Chelsea bouncer 'rampage'
Police arrest suspect after 4 shot, 1 killed in club chaos
BY OREN YANIV, ROBERT F. MOORE and LEO STANDORA
DAILY NEWS STAFF WRITERS
A bar bouncer enraged by a drunk patron pulled out a gun and shot four men - one fatally - outside a Chelsea nightspot last night, police said.
The suspect, Stephen Sakai, fled but was collared early this morning in Brooklyn, cops said. Witnesses told cops the violence erupted when an intoxicated man refused to leave Opus 22 on W. 22nd St. at 11th Ave. and began jawing at the burly bouncer.
"The guy had a few too many and he kept acting up and I guess the bouncer decided to resolve this by shooting him," one witness said. "He pulled a gun and got him point-blank in the chest," in front of the club, the witness said.
When the mortally wounded man fell to the pavement, one of his buddies confronted Sakai, yelling, "Why did you shoot my friend?"
another witness said. "The bouncer asked him, 'You want some, too?' and then shot him, too."
Cops said Sakai, of Brooklyn, also used his .45-caliber handgun to wound two other men - one in the neck, the other in the left shoulder.
The victims were taken to St. Vincent's and Bellevue hospitals last night for emergency surgery.
A 23-year-old at St. Vincent's was said to be in grave condition.
The conditions of the others, a 28-year-old at St. Vincent's and a 21-year-old at Bellevue, weren't immediately known. None of the victims' names was released.
Cops said that after firing, the bouncer pushed his way through a crowd of several dozen people on the street and ran away. Cops described Sakai as a few inches short of 6 feet, 240 pounds and sporting a goatee.
He was busted at Nostrand and Park Aves. in Brooklyn about four hours after the mayhem, cops said.
Cops and witnesses said all the victims were at a private open-mike party at the club and refused to leave to make way for another event at about 11 p.m.
After a lot of pushing, shoving and heated words, police said Sakai and other bouncers managed to herd the group outside.
Investigators said the drunk and his pals apparently wanted to reenter the club but refused to pay a $20 admission fee.
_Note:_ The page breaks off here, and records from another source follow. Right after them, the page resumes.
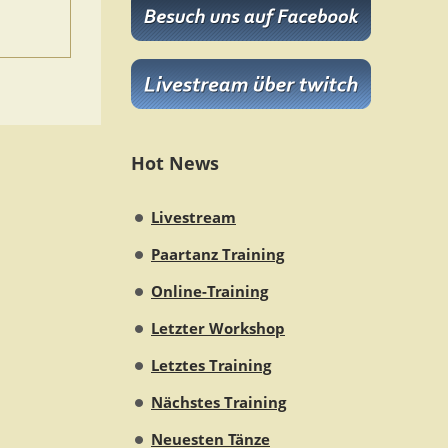
Hot News
Livestream
Paartanz Training
Online-Training
Letzter Workshop
Letztes Training
Nächstes Training
Neuesten Tänze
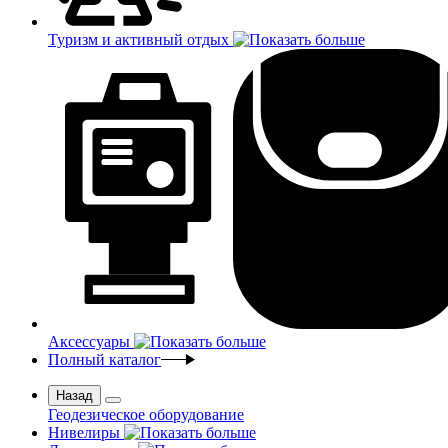
Туризм и активный отдых
Аксессуары
Полный каталог
Назад
Геодезическое оборудование
Нивелиры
"They were still yelling at each other on the street," said one witness who had arrived for the second party. "It looked like the bouncer was having a bad day. He had a gun and he just went on a rampage."
"At first we thought it was a BB gun because he shot so close. But the first guy didn't get up and eventually you could see a pool of blood coming out," he said.
DJ Will, 30, was getting ready to work the second event when he heard the shots and screams from bystanders.
"I saw one dude on the ground and another down the block," he said. "They were saying, 'Yo, yo, I'm bleeding. Oh my God.' "
The dead man was slumped on the sidewalk in front of the club.
A small army of cops, heavily armed and in riot gear, descended on the club because at first it was thought the gunman was inside.
The bloodbath was bound to refocus attention on bar bouncers, already under scrutiny because of the Imette St. Guillen murder case.
The 24-year-old John Jay College grad student was killed in February, allegedly by Darryl Littlejohn, 41, the ex-con bouncer of The Falls bar in SoHo, where St. Guillen was last seen alive.